- Exercise: Pull every line containing "интернете" from the entries.

-------- Records for the exercise --------

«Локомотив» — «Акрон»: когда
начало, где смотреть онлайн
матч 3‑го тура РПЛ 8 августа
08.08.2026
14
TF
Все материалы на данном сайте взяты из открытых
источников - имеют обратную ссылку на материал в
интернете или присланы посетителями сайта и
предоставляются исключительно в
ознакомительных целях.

--------
-------- Records for the exercise --------

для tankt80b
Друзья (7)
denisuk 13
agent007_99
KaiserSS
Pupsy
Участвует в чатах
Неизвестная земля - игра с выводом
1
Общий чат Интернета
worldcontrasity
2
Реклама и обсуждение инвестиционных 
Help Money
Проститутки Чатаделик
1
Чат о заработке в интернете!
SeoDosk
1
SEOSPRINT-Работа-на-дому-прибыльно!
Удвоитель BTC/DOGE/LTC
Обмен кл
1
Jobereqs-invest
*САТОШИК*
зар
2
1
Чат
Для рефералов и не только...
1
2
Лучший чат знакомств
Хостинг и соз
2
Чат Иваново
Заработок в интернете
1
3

--------

- Task answer:
интернете или присланы посетителями сайта и
Чат о заработке в интернете!
Заработок в интернете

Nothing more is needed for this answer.